Les Savill

Personal information
- Full name: Leslie Austin Savill
- Born: 30 June 1935 (age 91) Brentwood, Essex, England
- Batting: Right-handed

Domestic team information
- 1953–1961: Essex
- 1964: Devon

Career statistics
| Competition | First-class |
| Matches | 125 |
| Runs scored | 3,919 |
| Batting average | 21.29 |
| 100s/50s | 4/15 |
| Top score | 115 |
| Balls bowled | 12 |
| Wickets | 1 |
| Bowling average | 26.00 |
| 5 wickets in innings | – |
| 10 wickets in match | – |
| Best bowling | 1/26 |
| Catches/stumpings | 50/– |
- Source: Cricinfo, 21 April 2011

= Les Savill =

English cricketer

Leslie 'Les' Austin Savill (born 30 June 1935) is a former English cricketer. Savill was a right-handed batsman whose bowling style is unknown. He was born in Brentwood, Essex.

Savill made his first-class debut for Essex against Glamorgan in the 1953 County Championship. He played first-class cricket for Essex more from 1953 to 1961, making 125 appearances, with his final appearance coming against Surrey.
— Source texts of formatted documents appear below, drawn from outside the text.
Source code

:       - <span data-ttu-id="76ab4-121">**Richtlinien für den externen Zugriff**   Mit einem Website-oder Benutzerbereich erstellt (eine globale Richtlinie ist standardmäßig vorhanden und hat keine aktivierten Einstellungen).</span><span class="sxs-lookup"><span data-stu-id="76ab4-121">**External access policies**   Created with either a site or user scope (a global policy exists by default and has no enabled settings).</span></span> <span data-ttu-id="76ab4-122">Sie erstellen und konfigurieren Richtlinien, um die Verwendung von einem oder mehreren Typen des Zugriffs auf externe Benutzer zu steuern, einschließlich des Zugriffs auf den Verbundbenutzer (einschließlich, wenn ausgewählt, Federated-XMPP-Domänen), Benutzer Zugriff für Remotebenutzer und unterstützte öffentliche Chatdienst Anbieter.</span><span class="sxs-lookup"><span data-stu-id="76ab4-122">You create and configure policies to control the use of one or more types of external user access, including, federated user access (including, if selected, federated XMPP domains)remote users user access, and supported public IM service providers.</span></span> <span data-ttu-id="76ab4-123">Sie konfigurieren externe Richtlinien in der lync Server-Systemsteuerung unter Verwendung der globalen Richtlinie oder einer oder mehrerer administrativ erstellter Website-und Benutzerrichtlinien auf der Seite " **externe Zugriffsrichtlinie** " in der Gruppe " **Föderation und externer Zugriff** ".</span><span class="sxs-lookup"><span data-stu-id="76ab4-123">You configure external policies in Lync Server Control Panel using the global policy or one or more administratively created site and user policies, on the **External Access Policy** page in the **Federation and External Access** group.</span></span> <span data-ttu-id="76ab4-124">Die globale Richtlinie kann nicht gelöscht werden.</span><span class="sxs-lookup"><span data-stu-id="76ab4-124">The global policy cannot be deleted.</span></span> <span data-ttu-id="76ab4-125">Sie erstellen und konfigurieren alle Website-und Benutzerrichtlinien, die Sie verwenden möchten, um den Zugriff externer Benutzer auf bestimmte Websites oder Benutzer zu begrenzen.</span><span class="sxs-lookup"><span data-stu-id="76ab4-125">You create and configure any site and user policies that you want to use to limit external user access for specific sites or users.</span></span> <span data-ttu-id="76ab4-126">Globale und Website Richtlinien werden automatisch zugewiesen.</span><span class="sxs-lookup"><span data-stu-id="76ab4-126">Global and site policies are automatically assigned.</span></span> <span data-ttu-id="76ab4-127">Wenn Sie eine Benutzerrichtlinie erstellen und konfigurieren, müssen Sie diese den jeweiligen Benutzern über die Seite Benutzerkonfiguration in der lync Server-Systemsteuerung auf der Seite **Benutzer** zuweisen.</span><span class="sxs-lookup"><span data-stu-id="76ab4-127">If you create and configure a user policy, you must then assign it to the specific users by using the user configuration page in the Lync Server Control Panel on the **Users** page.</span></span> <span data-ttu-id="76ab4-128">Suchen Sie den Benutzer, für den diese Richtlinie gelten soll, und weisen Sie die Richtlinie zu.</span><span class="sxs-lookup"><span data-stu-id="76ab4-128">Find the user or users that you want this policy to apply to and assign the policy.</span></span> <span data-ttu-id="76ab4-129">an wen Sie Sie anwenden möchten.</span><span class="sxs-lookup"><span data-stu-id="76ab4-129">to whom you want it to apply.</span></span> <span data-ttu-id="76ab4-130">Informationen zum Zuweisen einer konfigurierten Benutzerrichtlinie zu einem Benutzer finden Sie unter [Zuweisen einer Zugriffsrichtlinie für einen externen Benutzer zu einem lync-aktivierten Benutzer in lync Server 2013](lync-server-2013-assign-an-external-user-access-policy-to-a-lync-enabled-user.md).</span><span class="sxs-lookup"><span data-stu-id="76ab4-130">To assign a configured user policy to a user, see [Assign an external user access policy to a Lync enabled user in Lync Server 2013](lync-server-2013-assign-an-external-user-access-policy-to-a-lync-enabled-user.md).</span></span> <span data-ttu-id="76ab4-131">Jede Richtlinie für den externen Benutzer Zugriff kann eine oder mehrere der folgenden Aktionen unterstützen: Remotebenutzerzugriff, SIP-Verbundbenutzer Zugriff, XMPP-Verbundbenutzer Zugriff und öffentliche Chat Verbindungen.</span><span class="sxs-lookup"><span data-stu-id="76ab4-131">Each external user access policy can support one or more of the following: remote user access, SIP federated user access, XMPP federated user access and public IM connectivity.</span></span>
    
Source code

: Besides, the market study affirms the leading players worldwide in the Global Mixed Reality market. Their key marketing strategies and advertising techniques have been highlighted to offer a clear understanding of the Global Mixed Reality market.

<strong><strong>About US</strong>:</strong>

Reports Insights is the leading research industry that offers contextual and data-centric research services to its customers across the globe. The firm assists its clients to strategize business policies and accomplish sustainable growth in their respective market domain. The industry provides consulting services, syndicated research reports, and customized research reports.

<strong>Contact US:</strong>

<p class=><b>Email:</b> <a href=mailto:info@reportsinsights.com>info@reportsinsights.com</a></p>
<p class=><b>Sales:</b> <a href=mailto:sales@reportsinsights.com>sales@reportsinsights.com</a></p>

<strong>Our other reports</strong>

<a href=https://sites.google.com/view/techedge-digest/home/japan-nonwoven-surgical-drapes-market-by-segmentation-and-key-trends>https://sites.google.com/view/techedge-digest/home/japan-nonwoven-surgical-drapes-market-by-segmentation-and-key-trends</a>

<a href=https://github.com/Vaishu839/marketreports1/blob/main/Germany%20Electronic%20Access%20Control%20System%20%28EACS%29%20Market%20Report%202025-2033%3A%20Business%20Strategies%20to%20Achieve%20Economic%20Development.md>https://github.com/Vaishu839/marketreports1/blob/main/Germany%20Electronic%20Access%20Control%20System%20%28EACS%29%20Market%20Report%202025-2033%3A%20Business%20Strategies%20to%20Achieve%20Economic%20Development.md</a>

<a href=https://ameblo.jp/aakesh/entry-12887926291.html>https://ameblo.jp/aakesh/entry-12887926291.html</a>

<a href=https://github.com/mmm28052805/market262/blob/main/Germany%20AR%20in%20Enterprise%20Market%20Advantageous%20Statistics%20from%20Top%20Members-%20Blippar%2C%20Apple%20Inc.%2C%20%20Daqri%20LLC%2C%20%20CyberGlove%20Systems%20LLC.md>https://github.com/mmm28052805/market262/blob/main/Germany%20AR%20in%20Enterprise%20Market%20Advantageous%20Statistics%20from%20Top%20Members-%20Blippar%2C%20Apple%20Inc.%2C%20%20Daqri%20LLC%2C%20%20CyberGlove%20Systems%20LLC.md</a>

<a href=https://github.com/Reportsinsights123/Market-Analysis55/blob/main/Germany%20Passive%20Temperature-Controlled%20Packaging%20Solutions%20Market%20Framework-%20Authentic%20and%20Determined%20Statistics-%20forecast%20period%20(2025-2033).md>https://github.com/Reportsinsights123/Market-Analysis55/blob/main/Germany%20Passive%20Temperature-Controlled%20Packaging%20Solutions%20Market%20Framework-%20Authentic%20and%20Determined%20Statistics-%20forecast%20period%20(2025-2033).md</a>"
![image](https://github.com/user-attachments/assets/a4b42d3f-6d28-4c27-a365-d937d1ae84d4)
In his 125 appearances for the county, he scored 3,919 runs at a batting average of 21.29, with fifteen half centuries, four centuries and a high score of 115. His highest first-class score came against Cambridge University in 1959. Savill passed 1,000 runs for a season once, in 1959 when he scored 1,197 runs at an average of 32.35. His only first-class wicket was George Dews, who he dismissed for 130 when Essex played Worcestershire in 1959. His only bowling innings, which consisted of 2 overs was expensive, costing 26 runs.

Following the end of his first-class career, he played a single Minor Counties Championship match for Devon in 1964 against Berkshire.